The human immunodeficiency virus (HIV) remains an ongoing global pandemic. There is currently no cure for HIV, but antiretroviral therapies can keep the virus in check and allow individuals with HIV to live longer, healthier lives. These drugs work in two ways. They block the ability of the virus to multiply and they allow numbers of an important type of infection-fighting cell called CD4+ T cells to rebound. As more patients with HIV survive and transition from one life stage to the next, it is critical to understand how long-term antiretroviral therapies will affect normal age-related changes in their immune systems. The health of an immune system can be evaluated by looking at the number of CD4+ T cells an individual has, though this will vary by age and location.
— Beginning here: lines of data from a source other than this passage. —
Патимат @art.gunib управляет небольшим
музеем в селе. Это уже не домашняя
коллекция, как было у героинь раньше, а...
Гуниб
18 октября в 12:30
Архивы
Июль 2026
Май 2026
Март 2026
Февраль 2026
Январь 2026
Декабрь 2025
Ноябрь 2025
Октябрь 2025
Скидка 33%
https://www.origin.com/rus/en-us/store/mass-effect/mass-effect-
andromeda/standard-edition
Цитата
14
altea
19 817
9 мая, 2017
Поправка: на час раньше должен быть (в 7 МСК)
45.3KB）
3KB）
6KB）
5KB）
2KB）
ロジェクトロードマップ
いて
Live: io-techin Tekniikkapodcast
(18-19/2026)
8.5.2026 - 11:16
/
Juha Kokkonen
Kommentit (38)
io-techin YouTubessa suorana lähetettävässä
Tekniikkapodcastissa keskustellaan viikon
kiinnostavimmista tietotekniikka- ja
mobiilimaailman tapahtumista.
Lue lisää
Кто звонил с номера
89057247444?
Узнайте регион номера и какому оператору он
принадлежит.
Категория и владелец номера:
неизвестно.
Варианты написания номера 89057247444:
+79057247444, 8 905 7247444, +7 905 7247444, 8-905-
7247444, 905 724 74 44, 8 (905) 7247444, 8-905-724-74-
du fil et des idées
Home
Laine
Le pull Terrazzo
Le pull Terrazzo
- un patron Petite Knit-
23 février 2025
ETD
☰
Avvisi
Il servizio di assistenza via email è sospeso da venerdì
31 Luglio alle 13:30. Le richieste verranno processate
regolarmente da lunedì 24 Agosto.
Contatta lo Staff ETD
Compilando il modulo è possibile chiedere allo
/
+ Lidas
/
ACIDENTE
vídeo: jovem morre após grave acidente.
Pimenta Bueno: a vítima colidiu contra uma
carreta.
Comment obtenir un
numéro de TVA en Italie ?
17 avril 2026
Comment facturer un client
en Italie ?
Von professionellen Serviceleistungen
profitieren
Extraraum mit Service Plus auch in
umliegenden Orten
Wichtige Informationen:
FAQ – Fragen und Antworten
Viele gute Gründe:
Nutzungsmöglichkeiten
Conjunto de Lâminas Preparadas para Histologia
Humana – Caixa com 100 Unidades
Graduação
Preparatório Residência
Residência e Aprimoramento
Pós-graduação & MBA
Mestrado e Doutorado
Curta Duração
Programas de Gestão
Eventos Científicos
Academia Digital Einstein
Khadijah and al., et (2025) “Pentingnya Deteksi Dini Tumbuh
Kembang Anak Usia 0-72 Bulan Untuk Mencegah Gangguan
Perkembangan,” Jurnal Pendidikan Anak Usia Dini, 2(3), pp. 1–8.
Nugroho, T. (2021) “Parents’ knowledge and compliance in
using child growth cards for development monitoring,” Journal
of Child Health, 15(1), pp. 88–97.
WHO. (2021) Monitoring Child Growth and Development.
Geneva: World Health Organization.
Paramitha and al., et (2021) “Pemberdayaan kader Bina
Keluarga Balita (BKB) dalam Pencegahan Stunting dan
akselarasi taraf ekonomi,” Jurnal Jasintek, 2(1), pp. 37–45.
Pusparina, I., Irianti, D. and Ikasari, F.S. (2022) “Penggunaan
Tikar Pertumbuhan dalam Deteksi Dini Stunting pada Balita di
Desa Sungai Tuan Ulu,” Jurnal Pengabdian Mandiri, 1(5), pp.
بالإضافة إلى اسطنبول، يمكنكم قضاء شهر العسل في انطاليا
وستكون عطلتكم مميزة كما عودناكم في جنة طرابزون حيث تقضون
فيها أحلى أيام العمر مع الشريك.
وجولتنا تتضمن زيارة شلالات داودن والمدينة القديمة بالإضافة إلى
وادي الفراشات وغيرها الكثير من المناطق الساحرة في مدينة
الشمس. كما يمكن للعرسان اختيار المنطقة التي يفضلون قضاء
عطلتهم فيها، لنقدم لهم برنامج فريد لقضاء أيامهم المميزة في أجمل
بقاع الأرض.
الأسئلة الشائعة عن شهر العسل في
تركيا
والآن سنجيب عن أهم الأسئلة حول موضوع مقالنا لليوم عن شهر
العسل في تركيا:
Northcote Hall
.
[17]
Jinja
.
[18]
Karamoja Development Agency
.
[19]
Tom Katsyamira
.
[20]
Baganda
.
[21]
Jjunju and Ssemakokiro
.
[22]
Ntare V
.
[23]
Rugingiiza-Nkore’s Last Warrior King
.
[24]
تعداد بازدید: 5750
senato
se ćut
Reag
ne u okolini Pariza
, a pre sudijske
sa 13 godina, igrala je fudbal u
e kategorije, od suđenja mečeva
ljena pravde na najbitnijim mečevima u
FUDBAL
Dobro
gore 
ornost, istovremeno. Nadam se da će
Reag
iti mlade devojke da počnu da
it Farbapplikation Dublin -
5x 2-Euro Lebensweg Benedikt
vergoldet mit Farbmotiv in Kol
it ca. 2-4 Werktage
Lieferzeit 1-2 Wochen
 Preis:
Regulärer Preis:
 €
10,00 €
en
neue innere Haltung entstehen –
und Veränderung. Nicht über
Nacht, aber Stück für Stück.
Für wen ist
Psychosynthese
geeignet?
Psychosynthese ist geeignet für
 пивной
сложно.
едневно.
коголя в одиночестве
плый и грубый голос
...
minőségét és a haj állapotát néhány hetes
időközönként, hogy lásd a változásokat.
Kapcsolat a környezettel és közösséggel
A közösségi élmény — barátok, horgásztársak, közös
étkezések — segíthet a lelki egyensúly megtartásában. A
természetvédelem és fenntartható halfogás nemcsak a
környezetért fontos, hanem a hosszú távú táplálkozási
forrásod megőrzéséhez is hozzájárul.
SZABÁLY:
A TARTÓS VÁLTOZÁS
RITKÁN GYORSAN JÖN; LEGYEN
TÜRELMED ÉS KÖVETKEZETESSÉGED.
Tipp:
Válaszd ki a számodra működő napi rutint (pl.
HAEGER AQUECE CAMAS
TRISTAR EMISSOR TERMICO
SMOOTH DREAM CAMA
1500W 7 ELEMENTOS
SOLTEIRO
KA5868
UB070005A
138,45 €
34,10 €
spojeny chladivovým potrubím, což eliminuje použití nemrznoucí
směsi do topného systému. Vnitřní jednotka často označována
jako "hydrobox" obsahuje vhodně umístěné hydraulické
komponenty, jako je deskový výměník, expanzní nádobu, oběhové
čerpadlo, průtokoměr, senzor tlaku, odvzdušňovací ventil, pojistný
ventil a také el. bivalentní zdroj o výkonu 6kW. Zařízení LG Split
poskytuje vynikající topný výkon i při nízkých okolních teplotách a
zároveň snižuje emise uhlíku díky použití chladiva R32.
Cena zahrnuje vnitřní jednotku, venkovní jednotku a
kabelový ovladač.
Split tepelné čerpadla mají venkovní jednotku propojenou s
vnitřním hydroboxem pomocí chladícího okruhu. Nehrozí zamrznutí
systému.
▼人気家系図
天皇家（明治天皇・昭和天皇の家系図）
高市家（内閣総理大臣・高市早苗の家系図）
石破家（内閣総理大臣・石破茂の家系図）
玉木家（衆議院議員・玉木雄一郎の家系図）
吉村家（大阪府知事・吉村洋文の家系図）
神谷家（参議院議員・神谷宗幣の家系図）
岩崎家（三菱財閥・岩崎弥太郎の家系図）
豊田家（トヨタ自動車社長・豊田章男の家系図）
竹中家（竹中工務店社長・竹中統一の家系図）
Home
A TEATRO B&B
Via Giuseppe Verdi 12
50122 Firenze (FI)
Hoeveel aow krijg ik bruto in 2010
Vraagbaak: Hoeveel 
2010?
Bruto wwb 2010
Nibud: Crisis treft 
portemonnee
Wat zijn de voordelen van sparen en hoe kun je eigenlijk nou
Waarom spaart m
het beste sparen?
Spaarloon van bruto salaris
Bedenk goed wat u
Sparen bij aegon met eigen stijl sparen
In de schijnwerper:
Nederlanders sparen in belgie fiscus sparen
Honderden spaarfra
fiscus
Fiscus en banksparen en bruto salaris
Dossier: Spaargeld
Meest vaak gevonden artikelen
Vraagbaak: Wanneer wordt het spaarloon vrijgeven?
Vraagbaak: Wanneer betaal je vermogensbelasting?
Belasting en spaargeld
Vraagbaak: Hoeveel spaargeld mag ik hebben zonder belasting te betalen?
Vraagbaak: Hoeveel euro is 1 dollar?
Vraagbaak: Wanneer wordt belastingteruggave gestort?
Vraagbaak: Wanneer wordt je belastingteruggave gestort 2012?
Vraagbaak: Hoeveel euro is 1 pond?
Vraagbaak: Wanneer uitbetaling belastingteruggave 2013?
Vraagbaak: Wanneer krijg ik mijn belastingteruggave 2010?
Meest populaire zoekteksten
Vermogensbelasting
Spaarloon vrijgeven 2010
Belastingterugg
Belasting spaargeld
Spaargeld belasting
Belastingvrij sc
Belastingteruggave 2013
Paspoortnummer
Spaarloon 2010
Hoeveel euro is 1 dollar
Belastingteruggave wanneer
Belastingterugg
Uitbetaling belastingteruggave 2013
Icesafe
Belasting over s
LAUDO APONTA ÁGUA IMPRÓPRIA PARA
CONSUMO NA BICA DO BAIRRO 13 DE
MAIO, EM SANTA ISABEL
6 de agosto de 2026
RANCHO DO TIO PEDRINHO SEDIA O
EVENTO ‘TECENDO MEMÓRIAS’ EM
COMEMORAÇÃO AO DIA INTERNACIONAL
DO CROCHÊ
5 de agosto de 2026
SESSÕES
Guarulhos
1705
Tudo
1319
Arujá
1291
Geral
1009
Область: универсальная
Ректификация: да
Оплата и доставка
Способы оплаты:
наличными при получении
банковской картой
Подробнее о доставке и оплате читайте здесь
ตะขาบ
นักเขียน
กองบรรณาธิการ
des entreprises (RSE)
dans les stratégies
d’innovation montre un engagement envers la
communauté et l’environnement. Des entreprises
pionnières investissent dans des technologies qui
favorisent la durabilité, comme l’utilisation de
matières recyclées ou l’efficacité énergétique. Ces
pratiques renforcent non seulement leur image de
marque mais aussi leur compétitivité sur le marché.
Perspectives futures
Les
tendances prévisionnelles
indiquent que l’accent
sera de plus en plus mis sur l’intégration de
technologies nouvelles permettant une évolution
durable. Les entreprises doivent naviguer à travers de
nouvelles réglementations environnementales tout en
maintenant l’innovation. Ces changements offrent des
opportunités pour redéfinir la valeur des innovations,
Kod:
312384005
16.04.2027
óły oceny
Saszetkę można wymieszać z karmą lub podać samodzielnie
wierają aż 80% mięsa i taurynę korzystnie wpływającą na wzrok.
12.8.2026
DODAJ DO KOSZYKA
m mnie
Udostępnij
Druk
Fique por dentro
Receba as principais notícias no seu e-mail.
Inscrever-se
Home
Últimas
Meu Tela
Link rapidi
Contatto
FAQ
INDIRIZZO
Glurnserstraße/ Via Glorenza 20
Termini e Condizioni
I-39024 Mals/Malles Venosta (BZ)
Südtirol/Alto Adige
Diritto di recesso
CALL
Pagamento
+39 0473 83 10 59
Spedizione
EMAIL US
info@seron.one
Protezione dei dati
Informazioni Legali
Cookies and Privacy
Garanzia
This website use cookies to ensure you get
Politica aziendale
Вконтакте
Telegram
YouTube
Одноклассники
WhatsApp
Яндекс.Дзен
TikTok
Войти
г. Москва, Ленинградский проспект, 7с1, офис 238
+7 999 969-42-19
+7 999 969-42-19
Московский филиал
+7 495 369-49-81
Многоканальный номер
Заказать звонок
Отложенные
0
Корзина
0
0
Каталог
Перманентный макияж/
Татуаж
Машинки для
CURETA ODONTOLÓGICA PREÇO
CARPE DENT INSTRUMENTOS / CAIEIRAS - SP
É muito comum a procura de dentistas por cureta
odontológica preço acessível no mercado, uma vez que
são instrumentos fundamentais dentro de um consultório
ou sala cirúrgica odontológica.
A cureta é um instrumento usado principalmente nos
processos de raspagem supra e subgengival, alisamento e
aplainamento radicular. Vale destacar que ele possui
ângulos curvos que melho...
Clinicians use the same metrics to assess the immune health of individuals with HIV, however, as they age, it becomes a challenge to identify if a patient’s immune system recovers normally or insufficiently. Thus, learning more about age-related differences in CD4+ T cells in people living with HIV may help improve their care. Using data from 1,616 children and 14,542 adults from South Africa, Ujeneza et al. created a simple mathematical model that can compare the immune system of person with HIV with the immune system of a similarly aged healthy individual. The model shows that among individuals with HIV receiving antiretroviral therapies, children have CD4+ T-cell numbers that are closest to the numbers seen in healthy individuals of the same age. This suggests that children may be more able to recover immune system function than adults after beginning treatment. Children also start antiretroviral therapies before their immune system has been severely damaged, while adults tend to start treatment much later when they have fewer CD4+ T cells left. Ujeneza et al. show that the fewer CD4+ T cells a person has when they start treatment, the faster the number of these cells grows after starting treatment. This suggests that the more damaged the immune system is, the harder it works to recover. This reinforces the need to identify people infected with HIV as soon as possible through testing and to begin treatment promptly. The new model may help clinicians and policy makers develop screening and treatment protocols tailored to the specific needs of children and adults living with HIV.